Pedro Arthur Turra Basso, de 19 anos, foi enviado para a Papuda após se envolver em uma briga motivada por um episódio de chiclete, que resultou em um jovem em coma no DF. Desde segunda-feira (2), o piloto e empresário está detido em uma cela individual no Complexo Penitenciário da Papuda. Essa situação veio à tona após o incidente ocorrido em Vicente Pires, onde Pedro foi preso na casa de sua mãe. Ele permaneceu em uma cela isolada na Divisão de Controle e Custódia de Presos (DCCP) antes de ser transferido para a Papuda, devido à ordem judicial que visava a segurança do detento face às possíveis ameaças recebidas.
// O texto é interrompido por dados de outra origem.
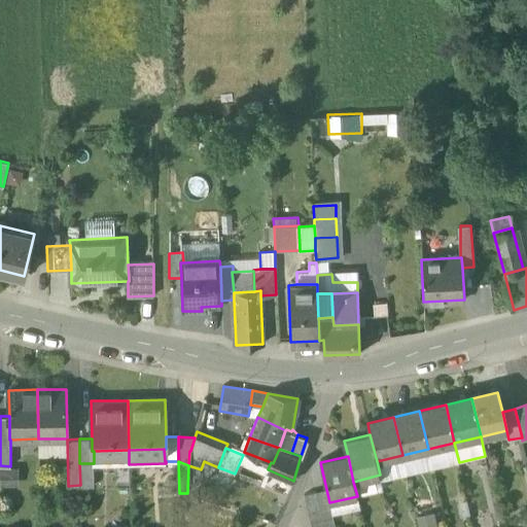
[(94,485),(94,463),(79,463),(80,485),(94,485)]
O juiz determinou que Pedro continuasse em cela isolada na Papuda devido ao risco de sua integridade física, já que existiam relatos de ameaças por parte de presos e agentes policiais. O Superior Tribunal de Justiça negou um pedido de habeas corpus pela defesa do piloto. A equipe do DE ainda aguarda retorno dos advogados sobre essa decisão, enquanto novos casos envolvendo Pedro estão sendo investigados pela Polícia Civil.
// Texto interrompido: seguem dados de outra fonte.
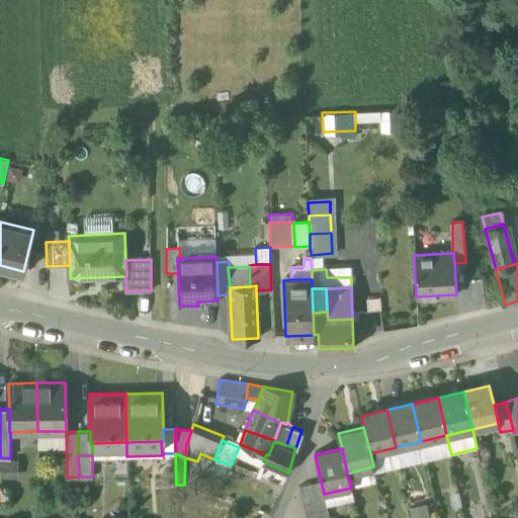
[(321,481),(310,484),(316,506),(326,504),(324,494),(321,481)]
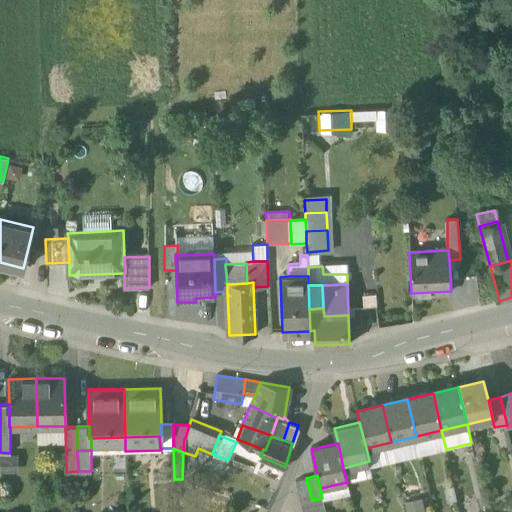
[(312,500),(306,478),(295,480),(300,503),(312,500)]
Ao chegar à Papuda, Pedro teve sua foto registrada com a cabeça raspada, procedimento padrão para novos detentos. Em uma primeira entrevista na prisão, ele demonstrou arrependimento e preocupação com sua família, namorada e amigos. Na situação delicada em que se encontra, Pedro tem se dedicado à leitura da Bíblia fornecida na prisão, buscando reflexão e força espiritual para lidar com as circunstâncias.
Há quatro ocorrências envolvendo Pedro em investigação: a agressão ao adolescente de 16 anos em Vicente Pires, uma briga em Águas Claras, a denúncia por obrigação de ingerir bebida alcoólica feita por uma jovem quando menor de idade, e a agressão a um homem de 49 anos em uma briga de trânsito. A defesa de Pedro divulgou uma nota relatando sua abatimento diante da situação e afirmando que ele confia no trabalho ético e responsável do Poder Judiciário nas investigações.
Durante a entrevista, Pedro mostrou preocupação com sua família, namorada, e amigos. Ele expressou arrependimento pelos acontecimentos recentes, confiando no devido processo legal e respeito aos seus direitos constitucionais. Mesmo diante da intensa repercussão, Pedro mantém a convicção de que seus valores morais e direitos serão respeitados. A defesa destaca o compromisso do detento em cooperar com as autoridades e seguir as decisões impostas pela justiça. A situação permanece em andamento, com as autoridades competentes responsáveis pela condução adequada das investigações.